Although Hamlet’s patience can be seen as an example of his procrastination, I think that it is rather a sign of rationality. Hamlet shows himself perfectly capable of action, as well as of rational thought, in escaping the king’s armed guard, dispatching Rosencrantz and Guildenstern to their deaths in England, dealing with the pirates and making it back to Denmark. In addition, the letter Horatio from him through the ambassador bound for England is clear and precise and shows no signs of a befuddled mind. Finally, I am convinced of Hamlet’s sanity by his very normal reactions to the people around him.

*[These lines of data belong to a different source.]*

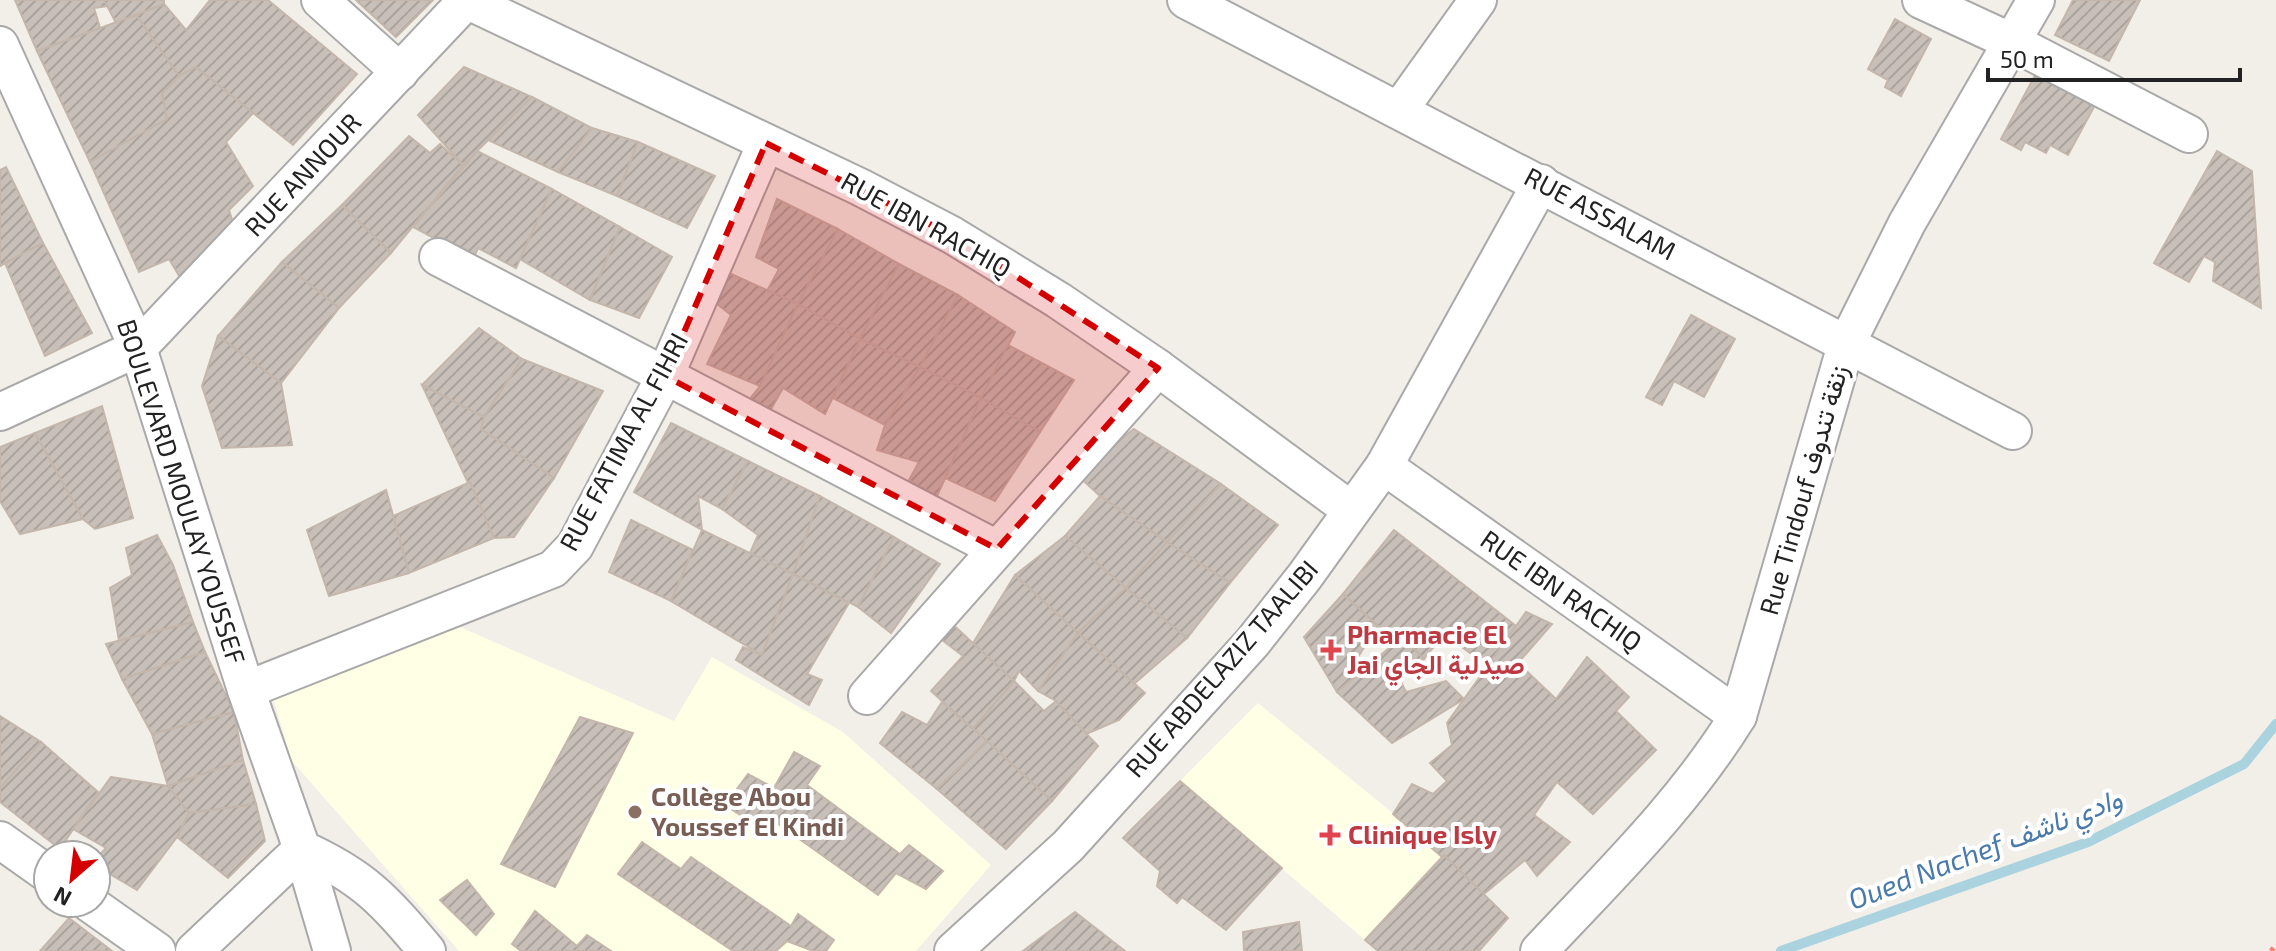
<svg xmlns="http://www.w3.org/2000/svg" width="2276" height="951" font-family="'Exo 2',Vazirmatn,sans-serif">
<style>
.education{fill:#ffffe5}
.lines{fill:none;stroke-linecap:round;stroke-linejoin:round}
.stream{stroke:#aad3df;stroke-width:10}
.building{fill:url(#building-hatch);stroke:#c4b6ab;stroke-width:2}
.street-casing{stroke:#a9a9a9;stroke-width:40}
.path{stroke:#fa8072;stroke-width:5;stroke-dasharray:4 4;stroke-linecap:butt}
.street{stroke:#fff;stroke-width:36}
.marked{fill:#d40000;fill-opacity:0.2;stroke:#d40000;stroke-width:6;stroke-dasharray:16 10;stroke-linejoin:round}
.health-dot{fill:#e0444e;stroke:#fff;stroke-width:3}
.education-dot{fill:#8d6e63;stroke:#fff;stroke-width:3}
.labels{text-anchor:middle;stroke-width:8;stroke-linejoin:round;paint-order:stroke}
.street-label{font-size:26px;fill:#222;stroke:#fff}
.health-label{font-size:26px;font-weight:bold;fill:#be3a42;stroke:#fff;text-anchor:start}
.education-label{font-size:26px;font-weight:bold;fill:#785e54;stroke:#fff;text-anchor:start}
.water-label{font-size:28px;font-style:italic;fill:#4a7aab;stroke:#fff}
</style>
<defs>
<pattern id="building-hatch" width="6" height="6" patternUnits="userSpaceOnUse" patternTransform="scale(2)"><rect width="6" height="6" fill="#c7bfb8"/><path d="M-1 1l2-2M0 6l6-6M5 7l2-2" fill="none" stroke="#aba49e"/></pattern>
</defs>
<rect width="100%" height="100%" fill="#f2efe9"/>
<g class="education">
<path d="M444 620 674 721 712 657 843 732 991 865 916 951H459L291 760 273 697Z"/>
<path d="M1258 703 1444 855 1365 940 1180 781Z"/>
</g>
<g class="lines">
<path class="stream" d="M1781 951 2088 842 2244 764 2276 724"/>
</g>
<g class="building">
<path d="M15 0H104L108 6 94 8 100 28 37 51Z"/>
<path d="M104 0H164V4L116 23Z"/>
<path d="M210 0H268L357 74 293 145 196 67 179 76 136 15 164 4 186 30Z"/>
<path d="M356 0H433L396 37Z"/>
<path d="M2073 0H2140L2109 61 2055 35Z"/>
<path d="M136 15 179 76 162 93 167 119 90 162 37 51Z"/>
<path d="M1895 19 1931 39 1901 96 1885 87 1888 80 1868 69Z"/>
<path d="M2042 62 2101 94 2068 155 2050 145 2046 153 2025 142 2021 150 2001 139Z"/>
<path d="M196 67 253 113 226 142 253 186 229 210 234 226 181 279 169 259 139 272 90 162 167 119 162 93 179 76Z"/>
<path d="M464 67 532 97 463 165 418 115Z"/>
<path d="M532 97 592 128 558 172 488 140Z"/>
<path d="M592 128 638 142 617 196 558 172Z"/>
<path d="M409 136 430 153 440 144 463 165 391 253 342 205Z"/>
<path d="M638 142 715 176 687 228 617 196Z"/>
<path d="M477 151 552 189 516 268 478 248 473 259 413 227Z"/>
<path d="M2217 151 2252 171 2261 308 2213 281 2215 262 2204 256 2189 282 2154 263Z"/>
<path d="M6 167 43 243 0 266V170Z"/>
<path d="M552 189 620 227 590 300 520 259Z"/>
<path d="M777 199 838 229 798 304 767 291 779 269 756 257Z"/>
<path d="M342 205 391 253 339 308 282 262Z"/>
<path d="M620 227 672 257 639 318 590 300Z"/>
<path d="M838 229 899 264 860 339 798 304Z"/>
<path d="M43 243 92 333 45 356 5 263Z"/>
<path d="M282 262 339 308 281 383 218 336Z"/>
<path d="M899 264 958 295 920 367 860 339Z"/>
<path d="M729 273 798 304 760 386 707 364 731 315 717 304Z"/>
<path d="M958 295 1015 332 981 398 920 367Z"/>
<path d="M798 304 860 339 825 414 783 388 771 409 749 400 760 386Z"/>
<path d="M1691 315 1735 339 1704 397 1674 381 1662 405 1646 397Z"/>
<path d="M479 328 522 359 484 417 422 385Z"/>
<path d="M218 336 281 383 292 445 222 448 202 386Z"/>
<path d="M860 339 920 367 885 425 833 398Z"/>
<path d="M1008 345 1074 380 1040 432 981 398Z"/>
<path d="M522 359 603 391 554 478 481 429 484 417Z"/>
<path d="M920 367 981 398 937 496 909 480 919 462 877 450 885 425Z"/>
<path d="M422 385 484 417 481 429 554 478 514 537 494 538Z"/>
<path d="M981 398 1040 432 995 501 945 478Z"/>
<path d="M102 406 133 518 95 529 83 519 35 433Z"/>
<path d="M671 423 748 461 722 509 698 496 702 530 634 492Z"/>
<path d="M1134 429 1221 484 1167 542 1100 496 1075 473Z"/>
<path d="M35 433 83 519 20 534 0 501V447Z"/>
<path d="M748 461 820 496 793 574 750 553 758 535 722 509Z"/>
<path d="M470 482 494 538 409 573 393 516Z"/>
<path d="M1221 484 1278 525 1230 583 1167 542Z"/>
<path d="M386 490 409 573 329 596 307 530Z"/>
<path d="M820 496 894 537 858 607 793 574Z"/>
<path d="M1100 496 1167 542 1126 588 1065 536Z"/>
<path d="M631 520 693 550 671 601 609 572Z"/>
<path d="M702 530 793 574 762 655 671 601Z"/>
<path d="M1394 530 1516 626 1488 666 1444 634 1424 659 1402 637 1378 626 1343 594Z"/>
<path d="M157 535 173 565 193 622 119 641 110 588 132 575 126 548Z"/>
<path d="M1065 536 1126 588 1078 633 1015 575Z"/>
<path d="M894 537 940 564 891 633 858 607Z"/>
<path d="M1167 542 1230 583 1187 638 1126 588Z"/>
<path d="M793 574 849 603 807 674 822 680 809 705 736 660 743 647 762 655Z"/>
<path d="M1015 575 1078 633 1038 691 1019 671 1014 681 973 643Z"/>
<path d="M1126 588 1187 638 1134 684 1078 633Z"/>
<path d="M1343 594 1378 626 1356 660 1365 668 1337 692 1304 637Z"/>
<path d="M1526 612 1552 624 1518 663 1556 699 1587 657 1629 697 1616 711 1656 750 1593 814 1557 782 1534 815 1570 842 1537 876 1525 860 1484 894 1393 814 1412 784 1433 794 1447 781 1430 763 1452 745 1447 723Z"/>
<path d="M949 621 1014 681 973 729 931 691 963 656 942 640Z"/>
<path d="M193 622 205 652 122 679 106 644Z"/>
<path d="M1078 633 1145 693 1119 720 1086 734 1056 701 1038 691Z"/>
<path d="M1402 637 1424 659 1400 680 1406 692 1446 681 1464 699 1392 743 1337 692Z"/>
<path d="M205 652 234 712 152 734 122 679Z"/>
<path d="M1014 681 1044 711 1056 701 1098 746 1052 801 973 729Z"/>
<path d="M942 702 987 741 937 789 880 743 902 712 927 725Z"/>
<path d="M234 712 243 760 168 786 152 734Z"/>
<path d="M0 716 41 742 0 788Z"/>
<path d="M580 717 633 733 555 887 501 864Z"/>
<path d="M987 741 1052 801 1006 849 937 789Z"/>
<path d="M41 742 98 792 60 849 0 802V788Z"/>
<path d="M794 752 820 766 807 785 900 854 909 845 943 871 926 889 896 873 878 895 774 821 766 832 725 805 748 774 774 788Z"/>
<path d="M243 760 256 804 189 813 168 786Z"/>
<path d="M111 777 168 786 189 813 177 837 137 890 96 866V859L106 848 73 829Z"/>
<path d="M1180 781 1282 868 1226 930 1182 897 1177 903 1157 886 1160 871 1123 838Z"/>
<path d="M256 804 265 841 228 878 177 837 189 813Z"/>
<path d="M642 842 681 869 691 857 791 926 798 914 834 940 826 951H813L787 941 776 951H733L618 874Z"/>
<path d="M1444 855 1508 918 1479 951H1378L1365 940Z"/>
<path d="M467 880 494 914 476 935 440 900Z"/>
<path d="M535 911 577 946 587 935 611 951H521L512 944Z"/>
<path d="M1075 912 1125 951H1023Z"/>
<path d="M69 918 112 951H40Z"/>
<path d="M1299 922 1302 951H1244L1243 932Z"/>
</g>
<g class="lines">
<g class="street-casing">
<g id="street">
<path d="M320 0 400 72"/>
<path d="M466 0 860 187 952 235 1058 300 1158 368 1351 510"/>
<path d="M1186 0 2013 431"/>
<path d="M1921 0 2012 42 2189 134"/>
<path d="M0 45 138 348 246 690 302 849 332 951"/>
<path d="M1400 109 1478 0"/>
<path d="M438 257 997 549"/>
<path d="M0 412 138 348 467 0"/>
<path d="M1384 466 1738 716"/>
<path d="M246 690 553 569 575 546 665 376 766 143"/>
<path d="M867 696 1158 368"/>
<path d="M0 840 48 874"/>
<path d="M302 849C364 877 384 900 427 951"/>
<path d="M89 903 157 951"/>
<path d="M194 951 302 849"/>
<path d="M953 951 1068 846 1252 643 1305 576 1384 466 1541 183"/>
<path d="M1539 951C1609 876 1684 804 1738 716L1846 345 1907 223 2036 0"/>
</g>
</g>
<path class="path" d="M2271 951 2276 945"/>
<use href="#street" class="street"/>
</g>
<path class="marked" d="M766 143 952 235 1158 368 997 549 665 376Z"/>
<g class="health-dot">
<path d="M1327 638h8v8h8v8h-8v8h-8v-8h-8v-8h8z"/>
<path d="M1326 823h8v8h8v8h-8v8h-8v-8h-8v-8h8z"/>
</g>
<circle class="education-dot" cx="635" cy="812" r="8"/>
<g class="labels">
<g class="street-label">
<text transform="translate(303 175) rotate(-47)" y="9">RUE ANNOUR</text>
<text transform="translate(1600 214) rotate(28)" y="9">RUE ASSALAM</text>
<text transform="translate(926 225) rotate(29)" y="9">RUE IBN RACHIQ</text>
<text transform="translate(624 442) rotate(-62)" y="9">RUE FATIMA AL FIHRI</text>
<text transform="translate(1804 490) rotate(-74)" y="9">Rue Tindouf زنقة تندوف</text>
<text transform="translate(181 492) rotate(72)" y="9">BOULEVARD MOULAY YOUSSEF</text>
<text transform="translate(1561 591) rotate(35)" y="9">RUE IBN RACHIQ</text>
<text transform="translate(1222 669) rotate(-49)" y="9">RUE ABDELAZIZ TAALIBI</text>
</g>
<g class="health-label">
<text x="1347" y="644">Pharmacie El<tspan x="1347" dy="30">Jai صيدلية الجاي</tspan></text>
<text x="1348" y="844">Clinique Isly</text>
</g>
<g class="education-label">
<text x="651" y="806">Collège Abou<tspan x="651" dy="30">Youssef El Kindi</tspan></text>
</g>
<g class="water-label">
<text transform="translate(1985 849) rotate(-21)" y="10">Oued Nachef وادي ناشف</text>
</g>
</g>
<g transform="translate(72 879) rotate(208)"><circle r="38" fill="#ffffff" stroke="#a7a7a7" stroke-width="2"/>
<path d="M0-6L14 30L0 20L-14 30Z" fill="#d40000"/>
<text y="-12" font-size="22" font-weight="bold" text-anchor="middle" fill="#222222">N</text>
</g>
<path d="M1988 68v12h252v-12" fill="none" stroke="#222222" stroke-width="4"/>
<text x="2000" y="68" font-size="24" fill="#222222" stroke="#ffffff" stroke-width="6" paint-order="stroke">50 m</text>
</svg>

He is perfectly sane, friendly and courteous with the players, giving them good acting tips which they appreciate and respect. When Polonius and Claudius test the theory of rejected love by “loosing” Ophelia to him, Hamlet acts completely rationally. He greets Ophelia sweetly, gets a little cold when he remembers that he has not seen her “for this many a day,” is very hurt when she returns his remembrances, and becomes completely furious, insulting womankind in general, when she lies to him about her father’s whereabouts and he realizes he is being spied on.
He reacts the way any hurt young rejected lover would. In the end, it is surprising that he is able to keep up the charade of feigning madness for so long, and part of his tragedy is that it doesn’t help him anyway; in the end, he avenges his father by killing Claudius not through an act of madness, but as a result of Claudius’s own treachery.